Doch, wer das tun will, soll. Aber auch da würde ich gerne beliebt machen, dass man wieder einsteigen kann, selbst wenn man eine Zeitlang nicht gearbeitet hat. Meine Beobachtung, und was ich aus Studien kenne, ist, dass viele nach ein, zwei Jahren «Freiheit» gerne wieder gewisse Aufgaben übernehmen wollen, wenn auch nicht zu 100 Prozent. Lange sollte die Auszeit allerdings nicht dauern, sonst traut man sich die Arbeit irgendwann nicht mehr zu. Ich erinnere mich an zwei Jahre Mutterschaftsurlaub in Deutschland. Nach der Halbzeit sagten viele Frauen, sie wüssten nicht mehr, ob sie dem Betrieb noch gewachsen wären. Und ich begriff sie.
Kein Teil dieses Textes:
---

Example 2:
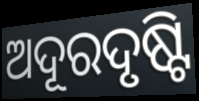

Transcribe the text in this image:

ଅଦୂରଦୃଷ୍ଟି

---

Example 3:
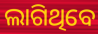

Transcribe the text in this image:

ଲାଗିଥିବେ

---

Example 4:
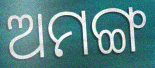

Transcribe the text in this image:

ଅମଙ୍ଗ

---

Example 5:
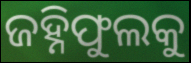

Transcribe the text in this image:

ଜହ୍ନିଫୁଲକୁ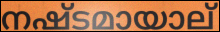
നഷ്ടമായാല്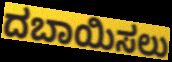
ದಬಾಯಿಸಲು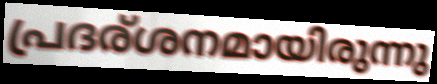
പ്രദര്ശനമായിരുന്നു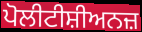
ਪੋਲੀਟੀਸ਼ੀਅਨਜ਼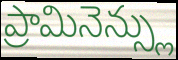
ప్రామినెన్స్లుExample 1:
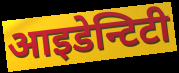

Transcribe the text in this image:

आइडेन्टिटी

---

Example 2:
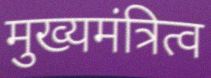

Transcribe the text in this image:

मुख्यमंत्रित्व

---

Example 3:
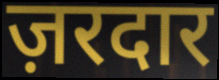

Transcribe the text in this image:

ज़रदार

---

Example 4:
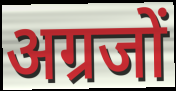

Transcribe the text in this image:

अग्रजों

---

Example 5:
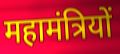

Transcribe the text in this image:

महामंत्रियोंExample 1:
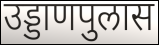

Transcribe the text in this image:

उड्डाणपुलास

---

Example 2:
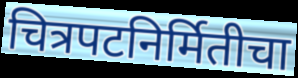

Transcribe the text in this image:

चित्रपटनिर्मितीचा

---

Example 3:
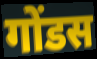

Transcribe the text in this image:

गोंडस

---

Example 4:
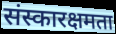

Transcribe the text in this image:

संस्कारक्षमता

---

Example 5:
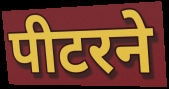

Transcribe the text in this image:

पीटरनेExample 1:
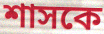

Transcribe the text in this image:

শাসকে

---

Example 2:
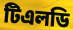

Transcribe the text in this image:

টিএলডি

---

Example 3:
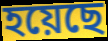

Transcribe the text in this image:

হয়েছে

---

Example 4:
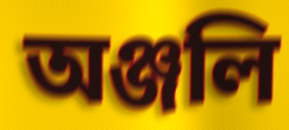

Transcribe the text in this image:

অঞ্জলি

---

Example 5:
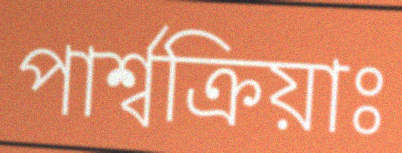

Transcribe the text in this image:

পাৰ্শ্বক্ৰিয়াঃ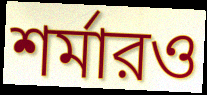
শর্মারও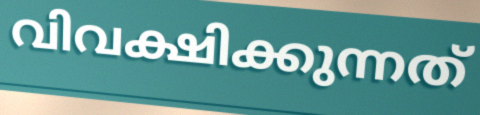
വിവക്ഷിക്കുന്നത്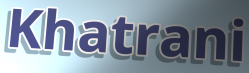
Khatrani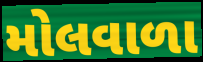
મોલવાળા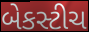
બેકસ્ટીચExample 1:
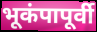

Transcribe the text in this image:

भूकंपापूर्वी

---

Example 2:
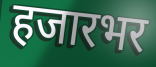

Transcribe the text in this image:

हजारभर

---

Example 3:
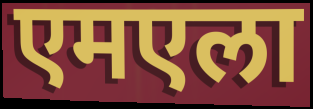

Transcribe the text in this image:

एमएला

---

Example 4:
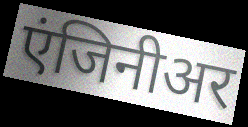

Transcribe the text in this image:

एंजिनीअर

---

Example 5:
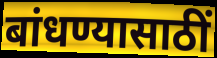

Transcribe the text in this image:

बांधण्यासाठीं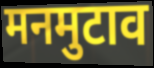
मनमुटावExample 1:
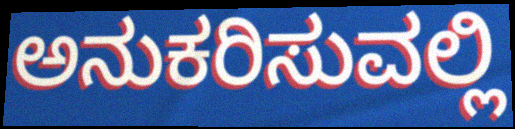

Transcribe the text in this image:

ಅನುಕರಿಸುವಲ್ಲಿ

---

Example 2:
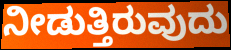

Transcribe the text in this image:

ನೀಡುತ್ತಿರುವುದು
Man muss dranbleiben.
Warum ist es für Ü50-Jährige oftmals schwierig einen Job zu finden?
Der Grund dafür sind meist weitverbreitete Altersstereotypen, wie zum Beispiel, dass ältere Menschen nicht mehr innovativ seien. Wir gehen von einem antiquierten Bild aus und orientieren uns an der Generation unserer Grosseltern. Wir haben diese Idee, dass ältere Leute nicht entwicklungsfähig sind. Dabei kenne ich genauso viele Jugendgreise, die schon mit 16, mit Krawatte um den Hals, ins Grab sinken könnten. Schauen Sie sich Frau Merkel an, die war mit 67 die wahrscheinlich beweglichste politische Figur in der deutschen Politik und von einem Picasso hätte niemand mit 65 verlangt, dass er den Pinsel weglegt. Warum können wir nicht alle ein bisschen Picassos sein?